Let it be set down as an established principle, then, that what is morally wrong can never be expedient — not even when one secures by means of it that which one thinks expedient; for the mere act of thinking a course expedient, when it is morally {50} wrong, is demoralizing. But, as I said above, cases often arise in which expediency may seem to clash with moral rectitude; and so we should examine carefully and see whether their conflict is inevitable or whether they may be reconciled. The following are problems of this sort: suppose, for example, a time of dearth and famine at Rhodes, with provisions at fabulous prices; and suppose that an honest man has imported a large cargo of grain from Alexandria and that to his certain knowledge also several other importers have set sail from Alexandria, and that on the voyage he has sighted their vessels laden with grain and bound for Rhodes; is he to report the fact to the Rhodians or is he to keep his own counsel and sell his own stock at the highest market price? I am assuming the case of a virtuous, upright man, and I am raising the question how a man would think and reason who would not conceal the facts from the Rhodians if he thought that it was immoral to do so, but who might be in doubt whether such silence would really be immoral.

{51} In deciding cases of this kind Diogenes of Babylonia, a great and highly esteemed Stoic, consistently holds one view; his pupil Antipater, a most profound scholar, holds another. According to Antipater all the facts should be disclosed, that the buyer may not be uninformed of any detail that the seller knows; according to Diogenes the seller should declare any defects in his wares, in so far as such a course is prescribed by the common law of the land; but for the rest, since he has goods to sell, he may try to sell them to the best possible advantage, provided he is guilty of no misrepresentation.

"I have imported my stock," Diogenes's merchant will say; "I have offered it for sale; I sell at a price no higher than my competitors — perhaps even lower, when the market is overstocked. Who is wronged?"

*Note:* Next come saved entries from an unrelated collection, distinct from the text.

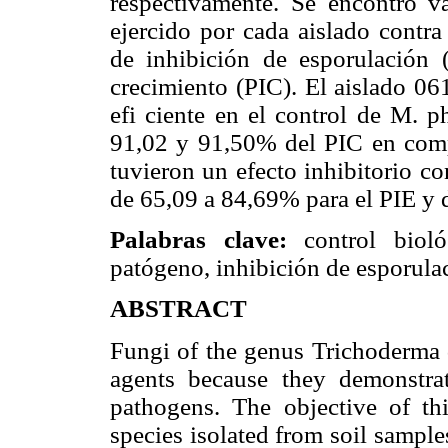
respectivamente. Se encontró va
ejercido por cada aislado contra
de inhibición de esporulación 
crecimiento (PIC). El aislado 06
efi ciente en el control de M. 
91,02 y 91,50% del PIC en compa
tuvieron un efecto inhibitorio c
de 65,09 a 84,69% para el PIE y 
Palabras clave:
control biol
patógeno, inhibición de esporulac
ABSTRACT
Fungi of the genus Trichoderma 
agents because they demonstrat
pathogens. The objective of th
species isolated from soil sampl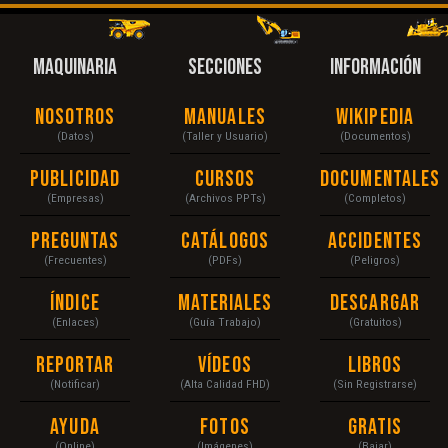
MAQUINARIA
SECCIONES
INFORMACIÓN
Nosotros
Manuales
Wikipedia
(Datos)
(Taller y Usuario)
(Documentos)
Publicidad
Cursos
Documentales
(Empresas)
(Archivos PPTs)
(Completos)
Preguntas
Catálogos
Accidentes
(Frecuentes)
(PDFs)
(Peligros)
Índice
Materiales
Descargar
(Enlaces)
(Guía Trabajo)
(Gratuitos)
Reportar
Vídeos
Libros
(Notificar)
(Alta Calidad FHD)
(Sin Registrarse)
Ayuda
Fotos
Gratis
(Online)
(Imágenes)
(Bajar)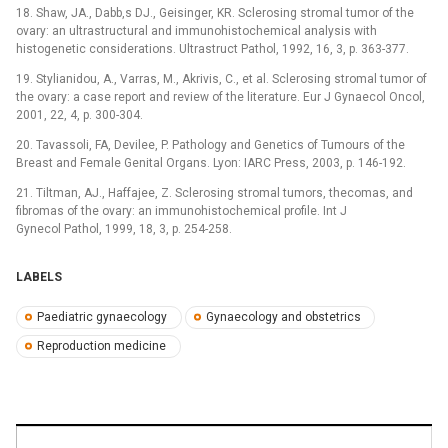
18. Shaw, JA., Dabb,s DJ., Geisinger, KR. Sclerosing stromal tumor of the
ovary: an ultrastructural and immunohistochemical analysis with
histogenetic considerations. Ultrastruct Pathol, 1992, 16, 3, p. 363-377.
19. Stylianidou, A., Varras, M., Akrivis, C., et al. Sclerosing stromal tumor of
the ovary: a case report and review of the literature. Eur J Gynaecol Oncol,
2001, 22, 4, p. 300-304.
20. Tavassoli, FA, Devilee, P. Pathology and Genetics of Tumours of the
Breast and Female Genital Organs. Lyon: IARC Press, 2003, p. 146-192.
21. Tiltman, AJ., Haffajee, Z. Sclerosing stromal tumors, thecomas, and
fibromas of the ovary: an immunohistochemical profile. Int J
Gynecol Pathol, 1999, 18, 3, p. 254-258.
LABELS
Paediatric gynaecology
Gynaecology and obstetrics
Reproduction medicine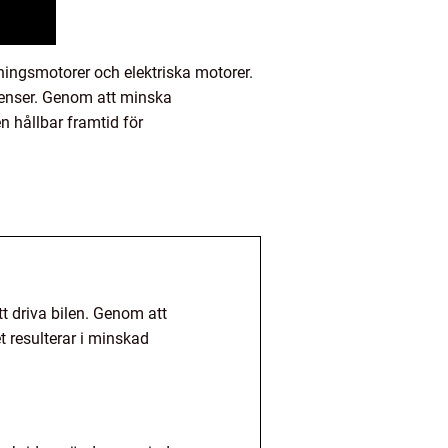
ingsmotorer och elektriska motorer.
erenser. Genom att minska
en hållbar framtid för
t driva bilen. Genom att
t resulterar i minskad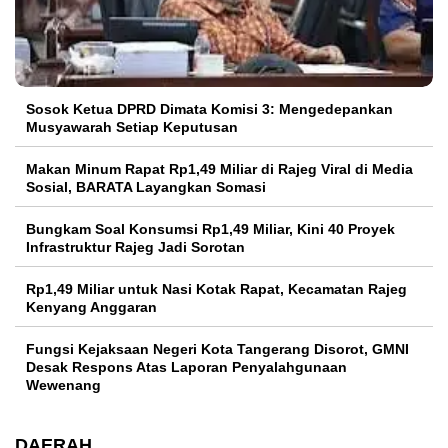
Sosok Ketua DPRD Dimata Komisi 3: Mengedepankan
Musyawarah Setiap Keputusan
Makan Minum Rapat Rp1,49 Miliar di Rajeg Viral di Media
Sosial, BARATA Layangkan Somasi
Bungkam Soal Konsumsi Rp1,49 Miliar, Kini 40 Proyek
Infrastruktur Rajeg Jadi Sorotan
Rp1,49 Miliar untuk Nasi Kotak Rapat, Kecamatan Rajeg
Kenyang Anggaran
Fungsi Kejaksaan Negeri Kota Tangerang Disorot, GMNI
Desak Respons Atas Laporan Penyalahgunaan
Wewenang
DAERAH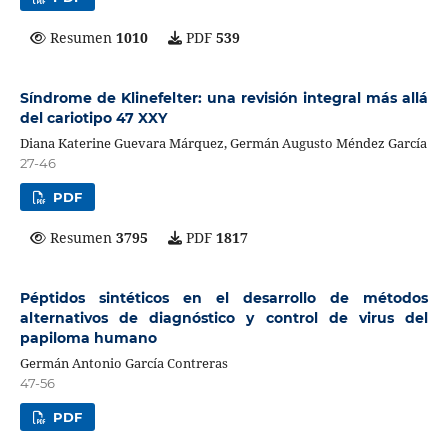
Resumen
1010
PDF
539
Síndrome de Klinefelter: una revisión integral más allá
del cariotipo 47 XXY
Diana Katerine Guevara Márquez, Germán Augusto Méndez García
27-46
PDF
Resumen
3795
PDF
1817
Péptidos sintéticos en el desarrollo de métodos
alternativos de diagnóstico y control de virus del
papiloma humano
Germán Antonio García Contreras
47-56
PDF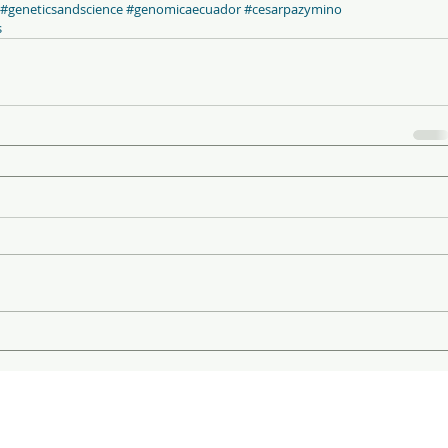
#geneticsandscience
#genomicaecuador
#cesarpazymino
s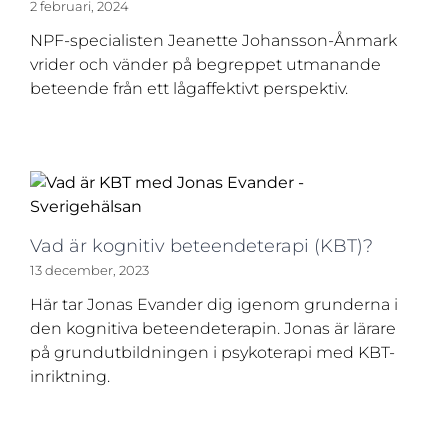
2 februari, 2024
NPF-specialisten Jeanette Johansson-Ånmark
vrider och vänder på begreppet utmanande
beteende från ett lågaffektivt perspektiv.
Vad är kognitiv beteendeterapi (KBT)?
13 december, 2023
Här tar Jonas Evander dig igenom grunderna i
den kognitiva beteendeterapin. Jonas är lärare
på grundutbildningen i psykoterapi med KBT-
inriktning.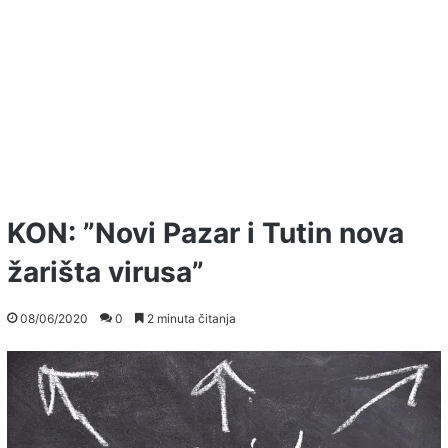
KON: ”Novi Pazar i Tutin nova
žarišta virusa”
08/06/2020
0
2 minuta čitanja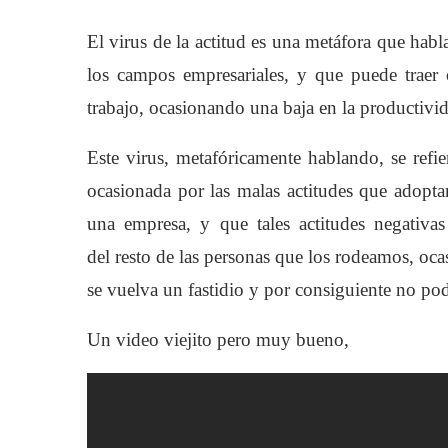
El virus de la actitud es una metáfora que hab
los campos empresariales, y que puede traer
trabajo, ocasionando una baja en la productiv
Este virus, metafóricamente hablando, se ref
ocasionada por las
malas actitudes que adopta
una empresa, y que tales actitudes
negativa
del
resto de las personas que los rodeamos, oc
se vuelva un fastidio y
por consiguiente no pod
Un video viejito pero muy bueno,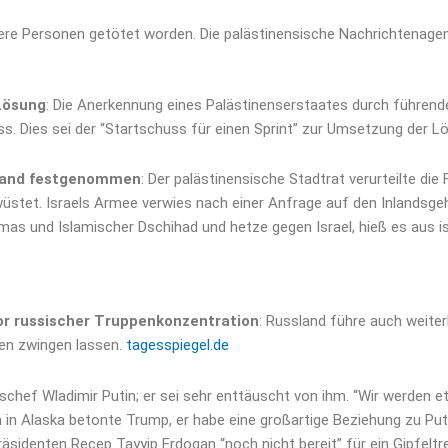
ere Personen getötet worden. Die palästinensische Nachrichtenagen
Lösung
: Die Anerkennung eines Palästinenserstaates durch führend
. Dies sei der “Startschuss für einen Sprint” zur Umsetzung der L
nland festgenommen
: Der palästinensische Stadtrat verurteilte di
wüstet. Israels Armee verwies nach einer Anfrage auf den Inlandsg
as und Islamischer Dschihad und hetze gegen Israel, hieß es aus is
or russischer Truppenkonzentration
: Russland führe auch weiter
den zwingen lassen.
tagesspiegel.de
chef Wladimir Putin; er sei sehr enttäuscht von ihm. “Wir werden e
n in Alaska betonte Trump, er habe eine großartige Beziehung zu Put
sidenten Recep Tayyip Erdogan “noch nicht bereit” für ein Gipfeltre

??{52}"What say you?" comes Antipater's argument on the other side; "it is your duty to consider the interests of your fellow-men and to serve society; you were brought into the world under these conditions and have these inborn principles which you are in duty bound to obey and follow, that your interest shall be the interest of the community and conversely that the interest of the community shall be your interest as well; will you, in view of all these facts, conceal from your fellow-men what relief in plenteous supplies is close at hand for them?"

"It is one thing to conceal," Diogenes will perhaps reply; not to reveal is quite a different thing. At this present moment I am not concealing from you, even if I am not revealing to you, the nature of gods or the highest good; and to know these secrets would be of more advantage to you than to know that the price of wheat was down. But I am under no obligation to tell you everything that it may be to your interest to be told."

{53} "Yea," Antipater will say, "but you are, as you must admit, if you will only bethink you of the bonds of fellowship forged by Nature and existing between man and man."

"I do not forget them," the other will reply: but do you mean to say that those bonds of fellowship are such that there is no such thing as private property? If that is the case, we should not sell anything at all, but freely give everything away."

XIII.

In this whole discussion, you see, no one says, "However wrong morally this or that may be, still, since it is expedient, I will do it"; but the one side asserts that a given act is expedient, without being morally wrong, while the other insists that the act should not be done, because it is morally wrong. {54} Suppose again that an honest man is offering a house for sale on account of certain undesirable features of which he himself is aware but which nobody else knows; suppose it is unsanitary, but has the reputation of being healthful; suppose it is not generally known that vermin are to be found in all the bedrooms; suppose, finally, that it is built of unsound timber and likely to collapse, but that no one knows about it except the owner; if the vendor does not tell the purchaser these facts but sells him the house for far more than he could reasonably have expected to get for it, I ask whether his transaction is unjust or dishonourable.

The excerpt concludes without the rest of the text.